发生变化的2025
我一直认为,我和高中毕业后的自己,甚至是刚上高中的自己,没有什么不同。信奉着同样的价值和处事态度,做事的方式与希望达到的结果。相信付出的价值,希望可以做得更好。我的生命可以称得上纯粹,没有对生活本身所妥协,没有安于现状,虽然遇到了一些挫折,但总觉得人生还有无限的可能。
不过站在26年初的这个节点,我觉得事情发生了变化。是的,如果说25年我有什么变化的话,就是无论从客观条件和自己的信念上,我有勇气撂挑子不干了。从触发这一转变的动机上,这是有裨益的一件事。25年我收获了很多,在学业和事业上见到了一些世面。所以一方面,我会觉得自己成为了可以维持这个现状的一员;另一方面,我一眼看到了这条路上的各个阶段人们,这使由于未知带来的新鲜感减少,因此会觉得价值感的丧失,对于继续汲汲营营也没了很多兴趣。这两方面的影响都让我慢下来,并开始将生活的重心不止集中于“认真学习工作”。这让我不再只是专注在世俗化意义上的提升自己。所以从这个动机上,我去年开始的变化对我是有益的。
源动力丧失与新的迷茫
但从这种转变造成的结果来看,我并没有在更广泛的维度变成一个更“真善美”的人,我反而觉得自己在逐渐丧失对生活的掌控。问题出现在哪里呢?在这个重要的人生阶段,我不得不对当下的心态作出反思。

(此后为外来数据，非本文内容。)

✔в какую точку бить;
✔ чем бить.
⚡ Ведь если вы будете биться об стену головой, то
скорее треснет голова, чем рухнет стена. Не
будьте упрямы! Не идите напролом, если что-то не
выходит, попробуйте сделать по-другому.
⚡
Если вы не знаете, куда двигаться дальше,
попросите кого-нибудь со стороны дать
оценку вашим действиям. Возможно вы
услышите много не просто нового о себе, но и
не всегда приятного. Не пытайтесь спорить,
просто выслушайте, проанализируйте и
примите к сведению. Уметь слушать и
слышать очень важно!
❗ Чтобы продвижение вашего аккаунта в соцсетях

我也是在翻看之前笔记时突然意识到,我的源动力已经被消解。从高中到研究生,我最重要的源动力就是对知识的探索,希望能够知道的更多,能够为人类的发展所处贡献。当然,一个虚幻的梦想大学,一篇顶会paper,不甘被压榨、为人后的情绪,也是阶段性努力的重要因素。但当这些阶段性动力都被满足后,我找不到自己的源动力了。AI已经知道了所有的知识,这让获取新知识的乐趣被消除,所有内容都变成了“信息”,在这种情况下我会倾向于去选择满足短期情绪的内容。同时,我看到了如果想要做出真正推动人类进步的探索的难度,这是一个小镇做题家在面对现实和巨大理想时的茫然。因此,这几个月来,我在面对生活的选择时,往往选择了更容易导向短期满足的事情去做。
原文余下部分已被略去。